Doug Smith: Author, historian and lead contributor to Free State Patriot
2.12.16
I was a sailor. One thing any sailor will tell you is that we do not tolerate thieves. A thief on a ship is dealt with quickly by his superiors, lest an accident befall him.

Life falling overboard holding an anchor.
There is good reason for this attitude. Ships are notoriously crowed. There is little personal space and almost no privacy. The few personal items we carried; books, letter writing material, candy, coffee cups were cherished and very precious to us. Steal from one shipmate and incur the wrath of all. If you don’t respect his stuff, you won’t respect mine.
Throughout history, people have cherished their “stuff”. Handmade knife, corn worked for and tended with sweat and labor throughout the growing season, a pot, a bowl, a pig fattened all year to feed the family for the winter. And just as surely, there have always been thieves and robbers.
(Disclaimer: I have heard it said “There is nothing in my house worth taking a life over. If a thief wants what I’ve got, it’s better to let him have it. “I disagree. Come to my house to take what I’ve got, what I’ve worked and sweated and sacrificed for, and Ill “let you have it, alright.” Center mass. Two shots.)
And that is, after all, the point. My stuff is not “just stuff.” It is the result, for good or ill, of my hard work, my choices, my investments of the limited number of hours and days of my life. If you steal from me that which took me a week’s work to earn, you are stealing a week of my life. And I will defend it.
Thus it has been with thieves from early times. A thief makes the judgement that the easiest “work” is to let you sweat and save and sacrifice and struggle for that which he wants. Then, while you rest from your labors, to come and take it, and sneak away. That the result of a week, or a month, of your labor goes with him, and hence a week of your life, concerns him not at all. You have it. He wants it. That is his entire reasoning and morality. Why he wants it does not matter, his desire outweighs your rights.

* [PROBLEMS AND TASKS]
- 1) Retype the essay on thieves, beginning at the words "There is good" and stopping after "thieves and robbers.".
- 2) Pick up the essay on thieves after its last sentence and keep writing it.
You won't need the entries for any of this.

* [RECORDS PROVIDED]

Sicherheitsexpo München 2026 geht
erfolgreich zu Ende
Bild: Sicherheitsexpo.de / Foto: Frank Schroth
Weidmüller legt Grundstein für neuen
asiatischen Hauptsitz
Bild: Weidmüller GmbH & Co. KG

* [ANSWERS BY ITEM NUMBER]
- 1)
There is good reason for this attitude. Ships are notoriously crowed. There is little personal space and almost no privacy. The few personal items we carried; books, letter writing material, candy, coffee cups were cherished and very precious to us. Steal from one shipmate and incur the wrath of all. If you don’t respect his stuff, you won’t respect mine.
Throughout history, people have cherished their “stuff”. Handmade knife, corn worked for and tended with sweat and labor throughout the growing season, a pot, a bowl, a pig fattened all year to feed the family for the winter. And just as surely, there have always been thieves and robbers.

- 2)
The robber is a bit more industrious, but no more moral. The robber will not sneak, but will take your stuff, and by the same extension, pieces of your life, by force with weapons or threats. He will not sneak to steal it, he will demand that you surrender it to his desires. Again, his desire outweighs your rights.

The most energetic robbers in history, and the best, manage to wrap themselves in a mantle of respectability. Pharaoh of all Egypt (give me your corn and work on my projects, or I will send my soldiers to kill you.) King of Kings, Agamemnon. First Ill beat Athens, then I force Athens to help me beat Sparta, then force them both to help me beat Troy. Henry Fitz-Empress, 2nd of that name, First Plantagenet, most able soldier of an able time, a King at 21, and ruled in his time an Empire greater than Charlemagne.
These energetic robber kings use a tried and tested formula. Be good at fighting. Beat someone up, but promise to let them live if they help you. Then the 2 of you can beat up on more, and rob them of gold, food, animals, labor, and daughters, whatever you wish. Eventually, you have enough powerful, but less powerful than you, robbers, who will join with you in robbing the labors of thousands, or millions, in return for a share of the booty, and support for your ambitions.
Henry II, Plantagenet King of England, was a prime example of this principle. He lived in a fine castle, but he was not a builder: he was a soldier. He ate the finest foods, which he neither grew nor killed: he was, again, a soldier. And he spawned the bloodiest royal House in British history, with countless commoners, and not a few “royals” slaughtered in the name of their ambitions. (See the Hundred Years War)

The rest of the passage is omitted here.